The Board’s decision followed a Validation that commenced on 1 July 2016. In accordance with the 2016 EITI Standard, an initial assessment was undertaken by the International Secretariat. The findings were reviewed by an Independent Validator, who submitted a Validation Report to the EITI Board. Mali’s MSG was invited to comment throughout the process. The MSG’s comments on the report were taken into consideration. The final decision was taken by the EITI Board.

Corrective actions and strategic recommendations

The EITI Board agreed the following corrective actions. Progress in addressing these corrective actions will be assessed in a second Validation commencing on on 24 November 2018:

  1. In accordance with requirement 1.2, it is recommended that industry representatives on the MSG improve coordination of industry positions in advance of MSG meetings. Companies could also benefit from a clear system for appointing their alternates to the MSG.
  2. In accordance with requirement 1.3, it is recommended that civil society undertakes a capacity building needs assessment and that actions to address capacity constraints are implemented.
  3.  In accordance with requirement 1.4, it is also recommended that the MSG explores options for improving representation of each constituency on the MSG. Stakeholders should have the opportunity to provide input to the MSG’s policy regarding the number of MSG representatives from each stakeholder group, alternates and rotation in accordance with clear procedures in the MSG’s TOR as set out in Requirement 1.4. It is recommended that the MSG address inconsistent meeting attendance by some Ministries, including the Ministry of Finance, AUREP, the Ministry of Land, the Ministry of Planning and Land Management, and the Ministry of Environment.
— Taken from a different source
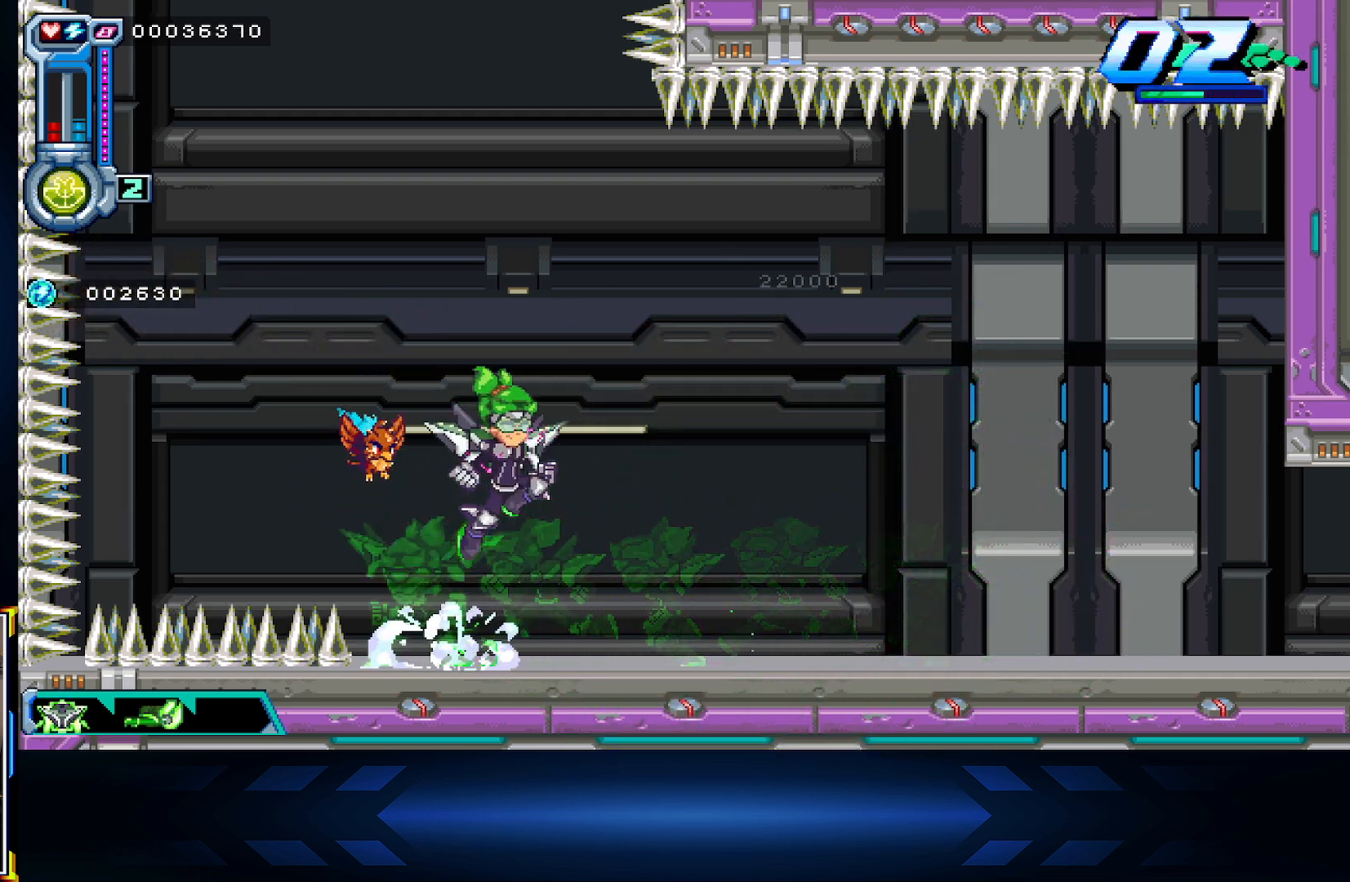
{"buttons": [], "left_stick": "right", "right_stick": "center", "events": [[500, "A", "up"]]}
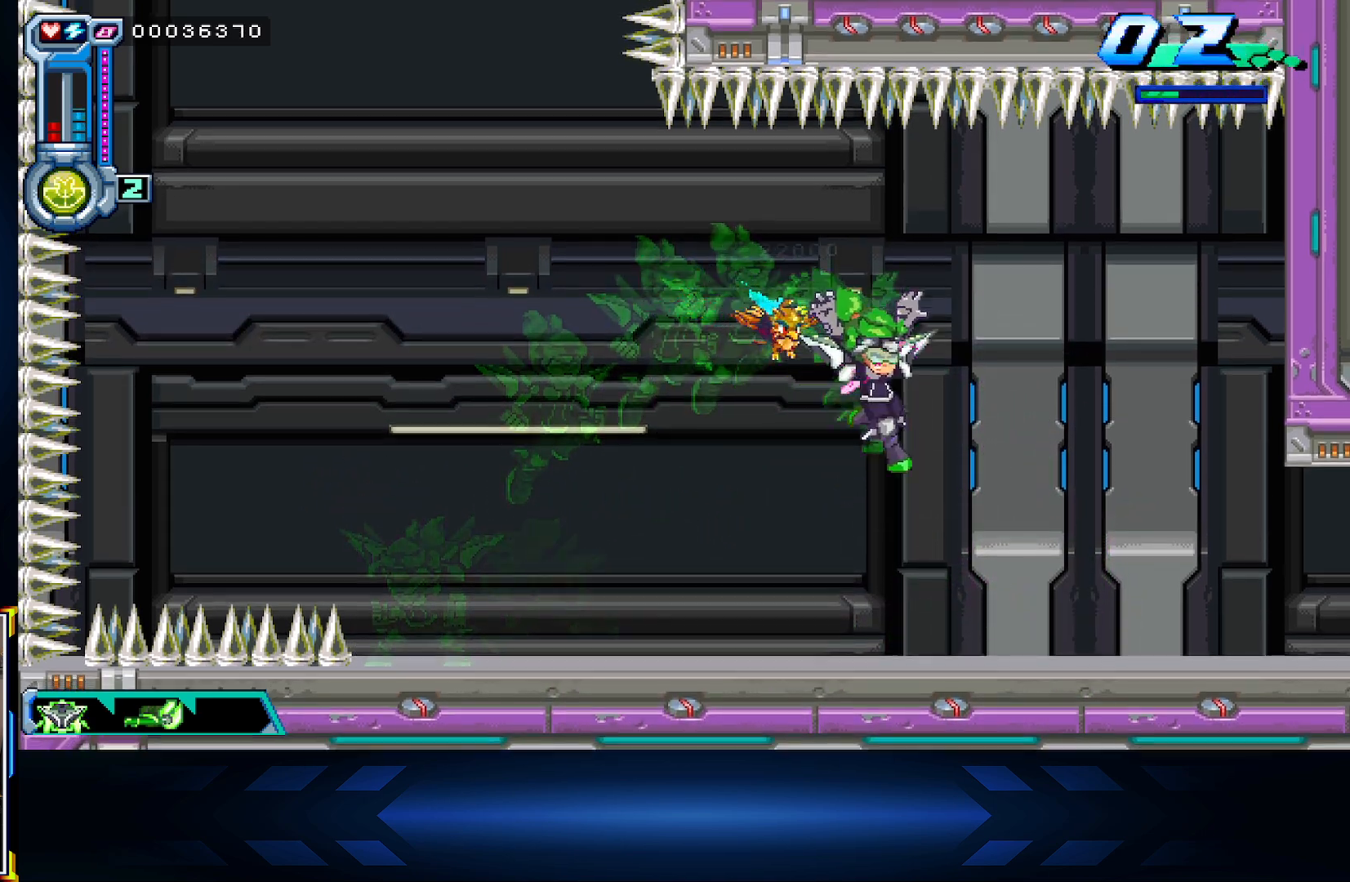
{"buttons": [], "left_stick": "right", "right_stick": "center", "events": []}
The MSG is also encouraged to conduct an analysis of the performance of the EITI structures and to consider the possibility of merging the Supervisory Committee with the MSG. The MSG is encouraged to ensure that mechanisms are developed to enable stakeholder groups to communicate with their constituencies.
  4. In accordance with requirement 1.5, it is recommended that the MSG links EITI implementation to national priorities in its 2017 work plan.
  5. In accordance with requirement 2.1, the government is encouraged to clarify ambiguities regarding the fiscal regime applicable to mining companies, e.g., in relation to stabilisation clauses. The MSG should ensure that the situation is clearly documented in the EITI Report, including any recommendations for further work in this area.
  6. In accordance with requirement 2.2, it is required that the government discloses information regarding the oil and mining license awards and transfers made during the financial year covered by the EITI report, including: a description of the process for transferring or awarding the license; the technical and financial criteria used; information about the recipient(s) of the license; and any non-trivial deviations in license transfers and awards. The MSG should review this work and address any gaps in reporting. The MSG is also encouraged to comment on the efficiency and effectiveness of the license allocation system, and to make recommendations for reforms where appropriate.
  7. The MSG should ensure that all reporting entities disclose comprehensive and reliable figures in accordance with requirement 4.1 and 4.9. The MSG will be required to disclose a time-bound action plans for addressing weaknesses in data reliability and comprehensiveness.  It is a requirement that the MSG and the Government of Mali review recordkeeping systems of government agencies participating in EITI reporting to ensure that adequate procedures are followed, in view of improving revenue traceability, transparency, and accountability. Progress with implementation of this plan will be considered in subsequent Validations. It is recommended that the MSG considers necessary improvements to the reporting templates in consultation with the Independent Administrator for future EITI reports. The MSG is also encouraged to include disaggregated payments for companies below the materiality threshold. The MSG should address stakeholder concerns that the one-month reporting period may be too short and explore options with the government regarding delays and inefficiencies of manual record-keeping at the treasury.
  8. In accordance with requirement 4.8, the MSG and the Government of Mali are encouraged to promote routine disclosure of data required by the EITI Standard by the government agencies participating in EITI reporting to improve the accessibility and timeliness of the disclosed data.
  9. In accordance with requirement 5.2, the MSG should ensure full disclosure of payments by companies of the trade tax and sub-national transfers between the central and local governments.
  10. In accordance with requirement 5.3.a, the MSG is encouraged to disclose further information on revenue management and expenditures, including a description of the state budget and expenditures earmarked for health, education, and other social programmes. This should include a description of the methods for ensuring accountability and efficiency in their use per 5.3.a. 
  11. In accordance with requirement 6.3.a, the MSG should examine opportunities to provide more detailed reporting on artisanal and small scale mining in future reports, linking to wider efforts to address these issues.
  12. In accordance with requirement 7.1, the MSG should proceed with the dissemination of the most recent EITI Reports as soon as funding becomes available. In accordance with requirement 7.1.b, the MSG should agree a clear policy on the accessibility, dissemination and use of EITI data (a requirement from 1 January 2017), and to provide EITI data in open data formats.
  13. In accordance with requirement 7.3, the MSG should consider the recommendations from EITI Reports and agree relevant follow-up and implementation. It is recommended that the MSG undertake an impact assessment to identify opportunities for increasing the impact of implementation.
  14. In accordance with requirement 7.4, the MSG should provide opportunities for all stakeholders, including stakeholders not serving on the MSG, to participate in the production of APRs and to review the impact of EITI implementation.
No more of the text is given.